Today’s blog is written with Sarah Morris, a Graduate Researcher in OEP and former junior high teacher.
This winter, as ninth-graders return to their previous courses or transition to new ones, we are thinking about how important their success is. Ninth-grade is a critical year for students, with implications for high school graduation and college-going, yet students often face many social and academic challenges during this time. These challenges may be related to the transition to a new school building where they are the youngest students and face new communities and expectations. We wondered if students who attended 9th grade outside of a traditional 9-12 high school model would have greater academic success than their peers attending.
To check this, we examined if students who attended 9th grade in a school where they were the oldest students enrolled experienced a reduced course failure rate than similar students who transitioned to a typical 9-12 high school for their freshman year. You can read the policy brief here, but we’ll hit the highlights.
Our prior research showed that over 1 in 5 of Arkansas’s ninth-grade students fail a course during the year. Failure rates are higher among ninth-grade students who are economically disadvantaged, with about 29% failing at least one course. For Arkansas students, failing a course in 9th grade is associated with a 27 percentage point decrease in the likelihood of enrolling in college.
About 51% of Arkansas’s ninth-graders attend schools serving grades 9 through 12, the traditional high school configuration. About 29% of Arkansas’s ninth-graders attend schools that terminate at 9th grade: buildings enrolling 7th-9th grade, 8th-9th grade, or 9th grade only. These students experience their influential ninth-grade year separate from older students. The remaining 20% of Arkansas’s ninth-graders attend a school that starts before ninth-grade and ends at 12th grade, the most common model being 7th-12th grade buildings.

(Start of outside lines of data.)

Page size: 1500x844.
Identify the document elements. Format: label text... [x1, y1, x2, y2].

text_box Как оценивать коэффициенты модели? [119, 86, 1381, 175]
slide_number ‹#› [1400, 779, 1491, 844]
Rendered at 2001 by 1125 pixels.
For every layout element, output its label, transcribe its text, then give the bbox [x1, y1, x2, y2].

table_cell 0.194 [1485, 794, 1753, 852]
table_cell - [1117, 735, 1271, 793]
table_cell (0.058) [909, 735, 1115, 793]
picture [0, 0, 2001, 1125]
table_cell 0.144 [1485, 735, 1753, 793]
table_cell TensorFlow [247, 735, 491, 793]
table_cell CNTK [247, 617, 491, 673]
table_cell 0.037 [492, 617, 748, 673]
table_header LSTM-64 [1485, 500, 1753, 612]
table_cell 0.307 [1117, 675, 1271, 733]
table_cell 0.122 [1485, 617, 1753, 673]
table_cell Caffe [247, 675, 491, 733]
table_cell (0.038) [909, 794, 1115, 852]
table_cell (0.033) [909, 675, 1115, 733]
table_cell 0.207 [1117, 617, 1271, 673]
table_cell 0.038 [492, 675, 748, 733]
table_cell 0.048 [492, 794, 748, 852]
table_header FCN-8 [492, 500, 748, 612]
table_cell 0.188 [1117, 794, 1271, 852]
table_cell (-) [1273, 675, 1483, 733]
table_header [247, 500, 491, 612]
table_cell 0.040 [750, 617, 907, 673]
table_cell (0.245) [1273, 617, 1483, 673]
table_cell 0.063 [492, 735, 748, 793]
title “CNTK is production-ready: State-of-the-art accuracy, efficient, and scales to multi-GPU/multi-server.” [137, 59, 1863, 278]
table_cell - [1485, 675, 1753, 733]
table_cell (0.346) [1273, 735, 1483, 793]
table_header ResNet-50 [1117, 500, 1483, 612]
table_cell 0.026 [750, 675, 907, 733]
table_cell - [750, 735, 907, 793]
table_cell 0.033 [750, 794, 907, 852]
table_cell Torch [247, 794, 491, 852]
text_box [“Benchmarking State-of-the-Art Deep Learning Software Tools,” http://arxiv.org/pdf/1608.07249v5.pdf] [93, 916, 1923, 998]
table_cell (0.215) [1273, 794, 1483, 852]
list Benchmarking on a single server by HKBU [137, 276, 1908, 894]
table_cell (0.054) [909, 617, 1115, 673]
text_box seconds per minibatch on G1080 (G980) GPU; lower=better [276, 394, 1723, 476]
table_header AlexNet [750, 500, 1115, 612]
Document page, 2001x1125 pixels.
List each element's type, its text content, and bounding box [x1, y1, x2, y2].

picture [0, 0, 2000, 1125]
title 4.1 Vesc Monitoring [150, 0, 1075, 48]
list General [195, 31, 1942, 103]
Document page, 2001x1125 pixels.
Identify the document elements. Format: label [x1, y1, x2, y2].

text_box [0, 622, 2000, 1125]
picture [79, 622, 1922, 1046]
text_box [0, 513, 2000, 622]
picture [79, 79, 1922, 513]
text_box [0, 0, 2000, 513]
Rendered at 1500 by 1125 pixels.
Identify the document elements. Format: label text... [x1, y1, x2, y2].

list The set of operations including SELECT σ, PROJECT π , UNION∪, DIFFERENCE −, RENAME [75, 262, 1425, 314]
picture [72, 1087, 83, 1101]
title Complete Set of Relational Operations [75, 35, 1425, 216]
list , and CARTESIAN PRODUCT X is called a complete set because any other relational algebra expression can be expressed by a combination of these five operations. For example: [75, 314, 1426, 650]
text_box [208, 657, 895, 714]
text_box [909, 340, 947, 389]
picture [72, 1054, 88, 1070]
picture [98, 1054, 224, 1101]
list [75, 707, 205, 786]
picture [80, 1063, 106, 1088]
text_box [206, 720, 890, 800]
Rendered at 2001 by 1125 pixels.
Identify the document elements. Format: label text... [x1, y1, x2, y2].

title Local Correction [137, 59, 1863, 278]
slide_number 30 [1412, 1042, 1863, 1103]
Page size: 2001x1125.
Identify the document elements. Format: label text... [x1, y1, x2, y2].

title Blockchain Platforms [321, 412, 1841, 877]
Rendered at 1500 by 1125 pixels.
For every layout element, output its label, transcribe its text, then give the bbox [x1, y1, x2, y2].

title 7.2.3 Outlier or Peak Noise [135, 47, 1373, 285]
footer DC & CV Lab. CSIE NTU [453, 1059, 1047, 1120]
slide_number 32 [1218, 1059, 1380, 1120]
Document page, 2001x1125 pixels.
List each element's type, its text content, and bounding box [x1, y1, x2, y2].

We don’t address these here, but you can read about them in the policy brief.
We examined differences in 9th grade failure rates in buildings that terminate at ninth grade compared to traditional high school buildings serving grades 9-12. Here’s what we found:
- 15% of ninth-grade students attending buildings that terminate at 9th grade fail a course, while 25% of those attending traditional 9th -12th grade high schools
- 21% of ninth-graders who are economically disadvantaged and attending buildings that terminate at 9th grade fail a course, while 33% of their similarly lower-income peers fail in traditional 9th -12th grade high schools.

All students and students participating in FRL program, 2017-18 and 2018-19 pooled sample.
These percentages reflect the ninth-grade course failure rates occurring in those building configurations, but they don’t take into account students’ characteristics or prior academic achievement. The schools may be serving a greater percentage of students at risk academically. We know students’ characteristics and prior academic achievement are related to ninth-grade success, so we control for these differences when we run the statistical likelihood of course failure for different building configurations.
After controlling for student’s characteristics and prior academic achievement, we find:
- Students attending buildings terminating at ninth-grade are 9.2 percentage points less likely to fail a course in ninth-grade compared to students attending traditional high school buildings serving grades 9 through 12.
- Students who are economically disadvantaged attending buildings terminating at ninth-grade are 4 percentage points less likely to fail a course in ninth-grade compared economically disadvantaged attending traditional high school buildings serving grades 9 through 12.
Given that after accounting for student differences there is still statistically significantly lower likelihood a student will fail a course if attending a school that terminates at ninth-grade, we could jump to the conclusion that all ninth-graders should not attend typical 9-12 high schools. We don’t think just changing school building configuration would make a difference.
Though we can’t be sure why there are differences between building configurations, we suggest that the better outcomes in buildings that terminate in ninth-grade could be mainly due to a focus among faculty and administration on the importance of student success in the ninth-grade year. Those buildings might have a community focused on what is developmentally appropriate for ninth-grade student success, and may keep a close eye on student progress. Administration and teachers might be more aware of and focused on the educational impacts of success in the grade 9 year, and may be implementing teaching or grading practices that better support student success.
As the OEP team continues to dig further into grading equity practices across the state, we encourage district leaders to examine ninth-grade failure rates in their schools. District leaders should focus on interventions and academic and social supports for ninth-graders to help promote their success as ninth grade is an important year for future educational outcomes.